= Ken-ichi Kawarabayashi =

Japanese mathematician

Ken-ichi Kawarabayashi (河原林 健一, born 1975) is a Japanese graph theorist who works as a professor at the National Institute of Informatics and is known for his research on graph theory (particularly the theory of graph minors) and graph algorithms.

Kawarabayashi was born on May 22, 1975, in Tokyo.
He earned a bachelor's degree in mathematics from Keio University in 1998, a master's degree from Keio in 2000, and a PhD from Keio in 2001, researching the Lovász–Woodall conjecture under the supervision of Katsuhiro Ota. After temporary positions at Vanderbilt University and under the supervision of Paul Seymour at Princeton University, he became an assistant professor at Tohoku University in 2003, and moved to the National Institute of Informatics in 2006.

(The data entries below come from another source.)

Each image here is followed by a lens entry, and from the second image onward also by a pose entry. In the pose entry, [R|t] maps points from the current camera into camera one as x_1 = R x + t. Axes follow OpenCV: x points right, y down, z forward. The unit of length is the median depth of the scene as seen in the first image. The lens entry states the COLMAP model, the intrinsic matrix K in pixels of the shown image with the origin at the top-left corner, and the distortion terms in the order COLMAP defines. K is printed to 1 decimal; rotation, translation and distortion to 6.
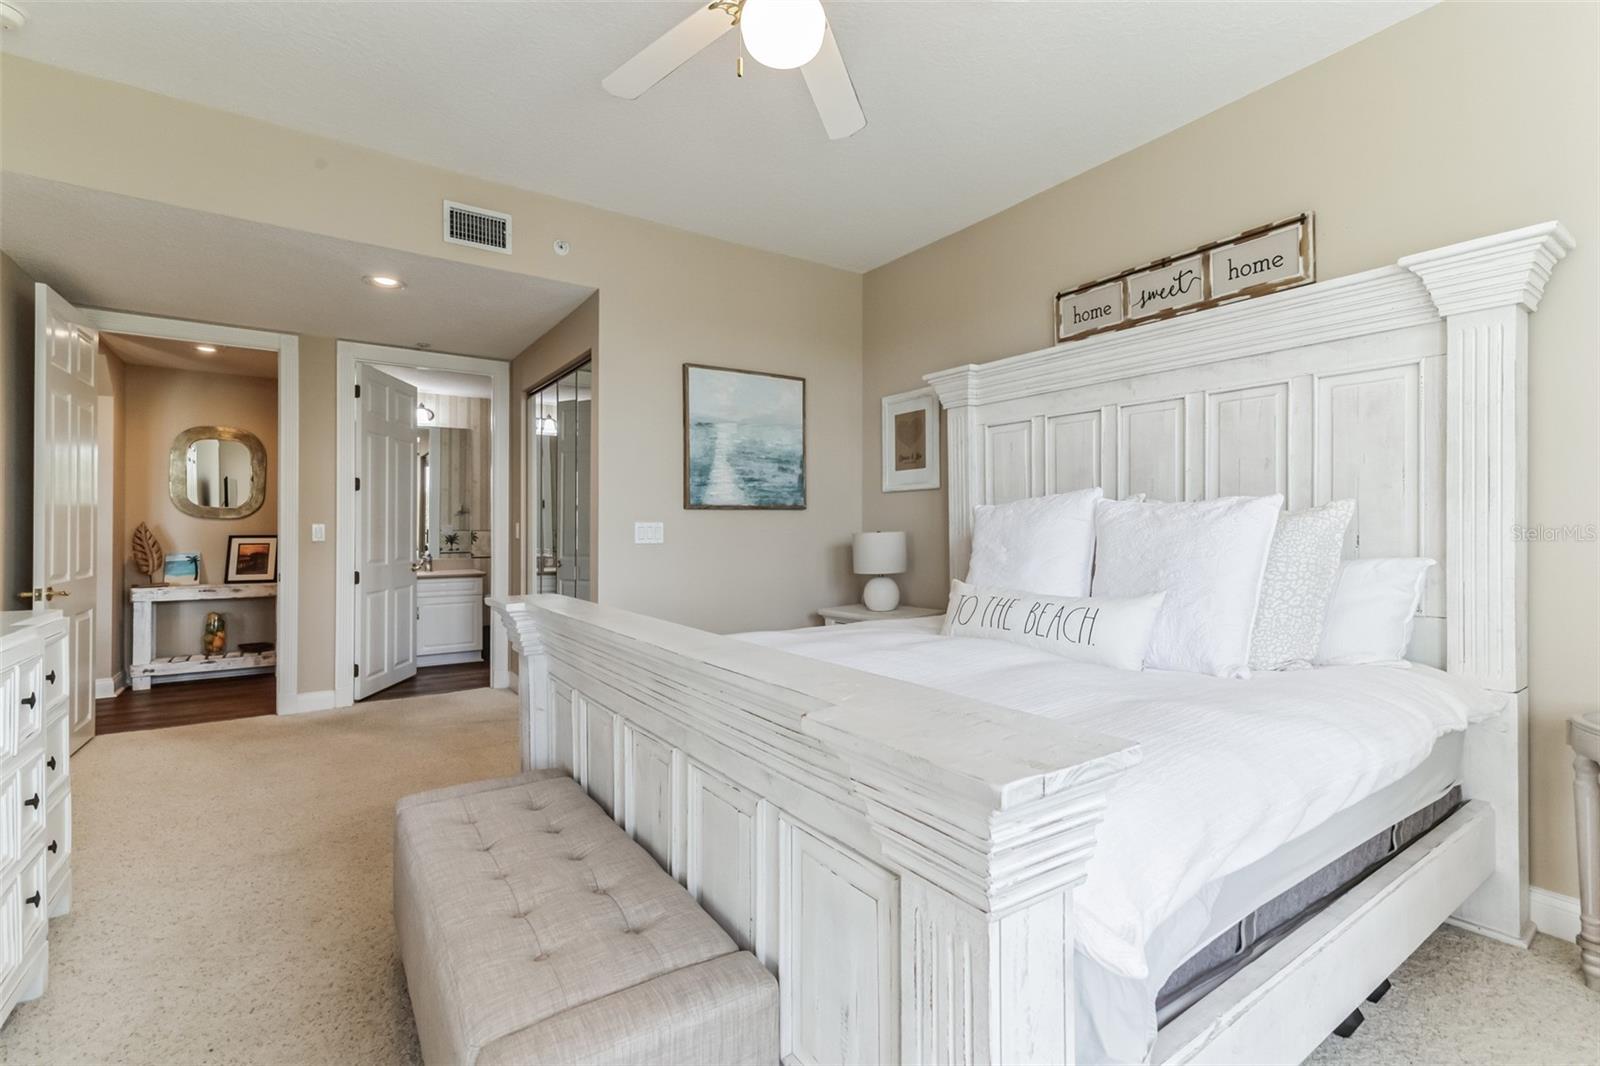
lens RADIAL K [[716.2, 0, 800.8], [0, 716.2, 532.1], [0, 0, 1]] dist [0.012490, -0.001523]
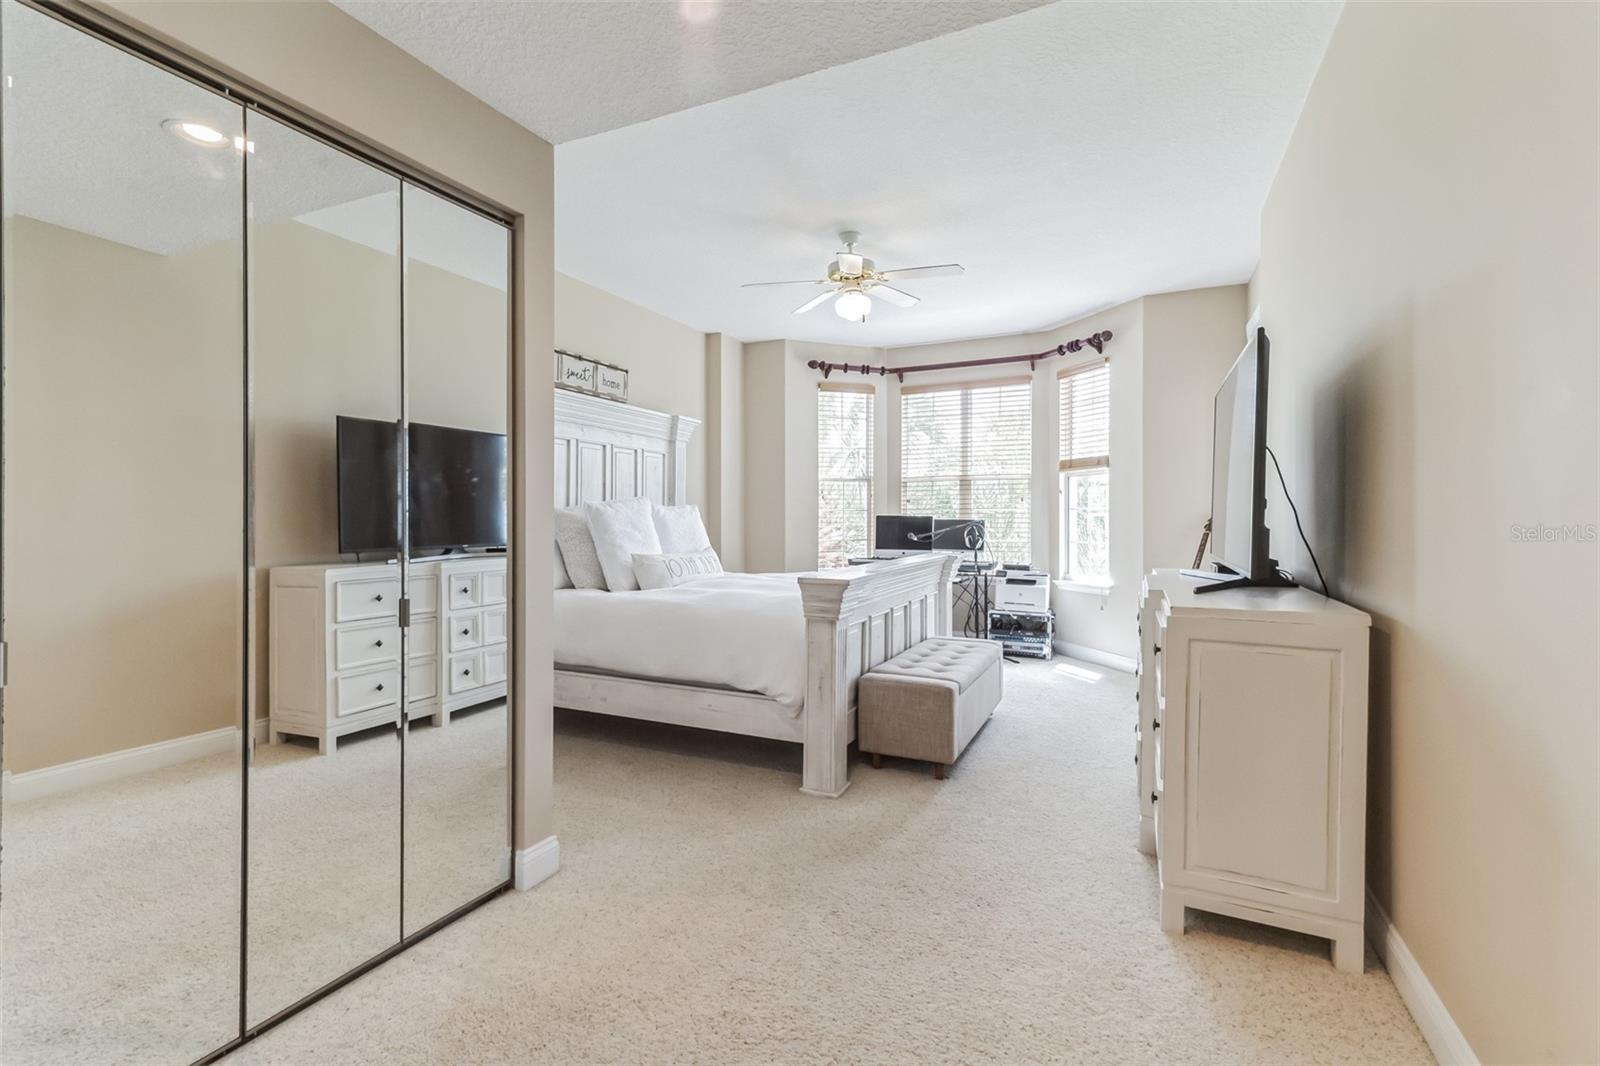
lens RADIAL K [[716.2, 0, 798.7], [0, 716.2, 526.2], [0, 0, 1]] dist [0.012490, -0.001523]
pose [[-0.508100, -0.011104, 0.861227, -0.997008], [0.002304, 0.999896, 0.014252, -0.007543], [-0.861295, 0.009226, -0.508021, 1.189322]]
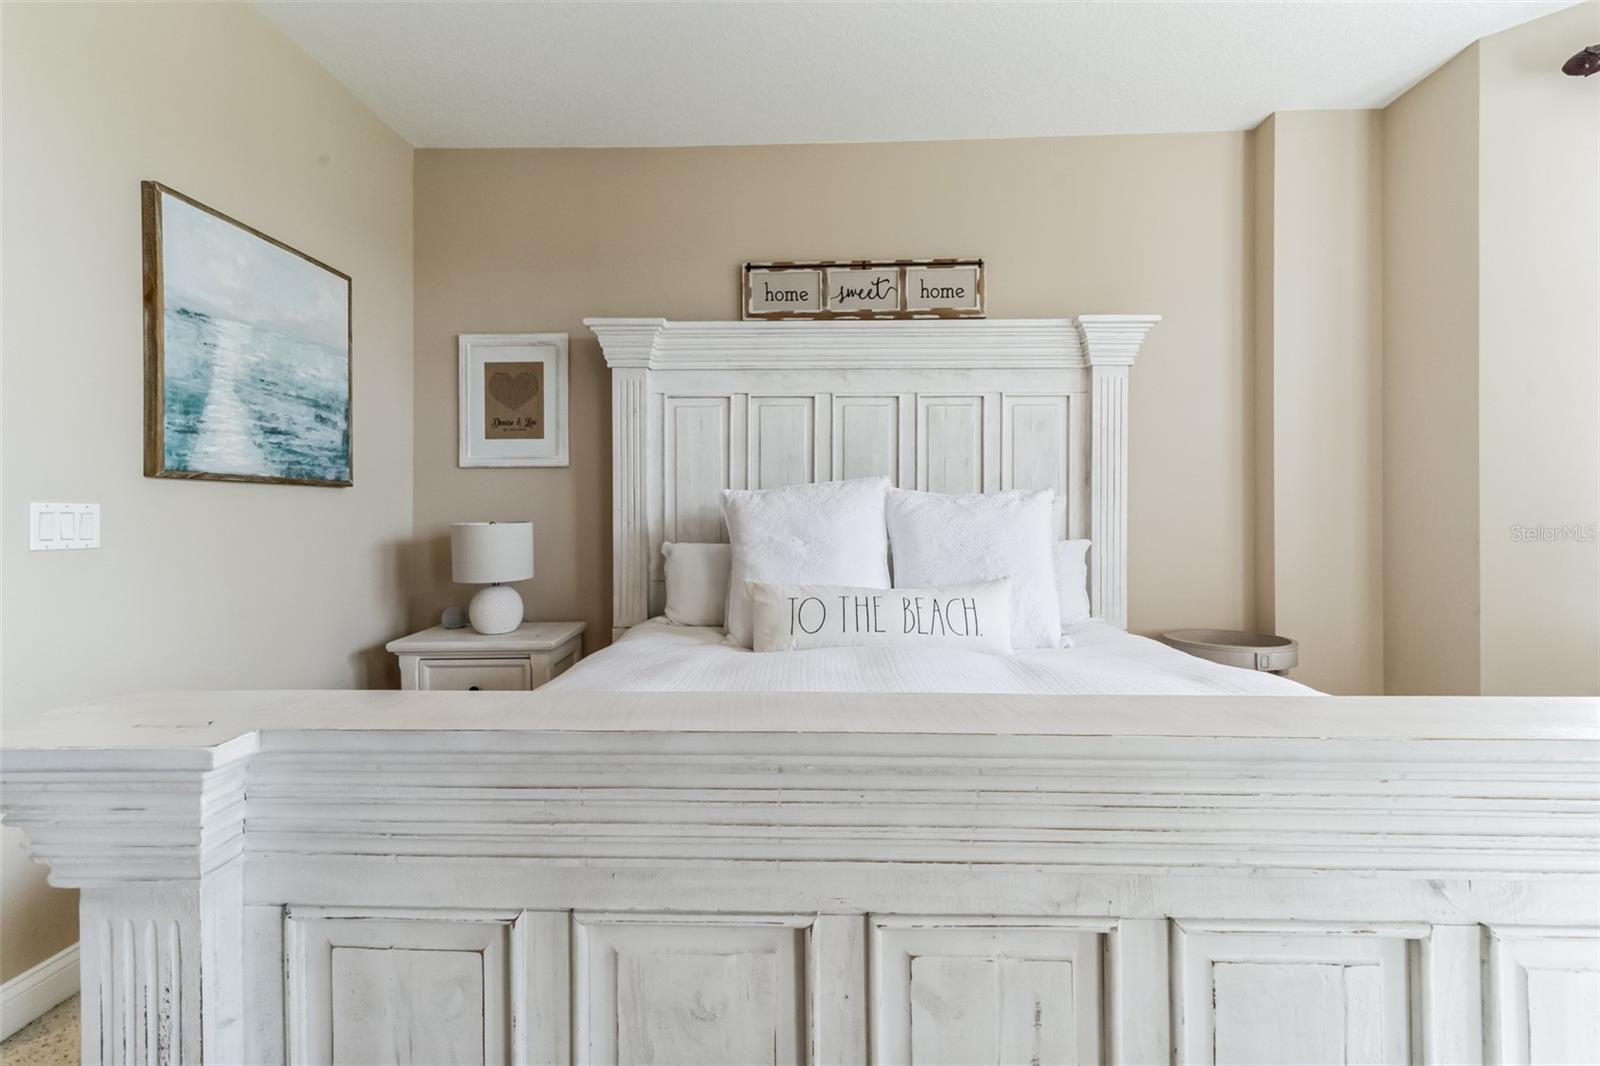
lens RADIAL K [[716.2, 0, 800.9], [0, 716.2, 522.4], [0, 0, 1]] dist [0.012490, -0.001523]
pose [[0.591274, -0.002060, 0.806468, -0.333216], [0.003711, 0.999993, -0.000166, 0.000838], [-0.806462, 0.003091, 0.591277, 0.385003]]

In 2003, Kawarabayashi was one of three winners of the Kirkman Medal of the Institute of Combinatorics and its Applications, an award given by them annually to researchers within four years of their PhD. In 2015, he won the Spring Prize of the Mathematical Society of Japan, its highest honor. He was a keynote speaker at the 2015 International Colloquium on Automata, Languages and Programming. He was named as an ACM Fellow, in the 2025 class of fellows, "for his contributions to graph theory, graph algorithms, and their applications".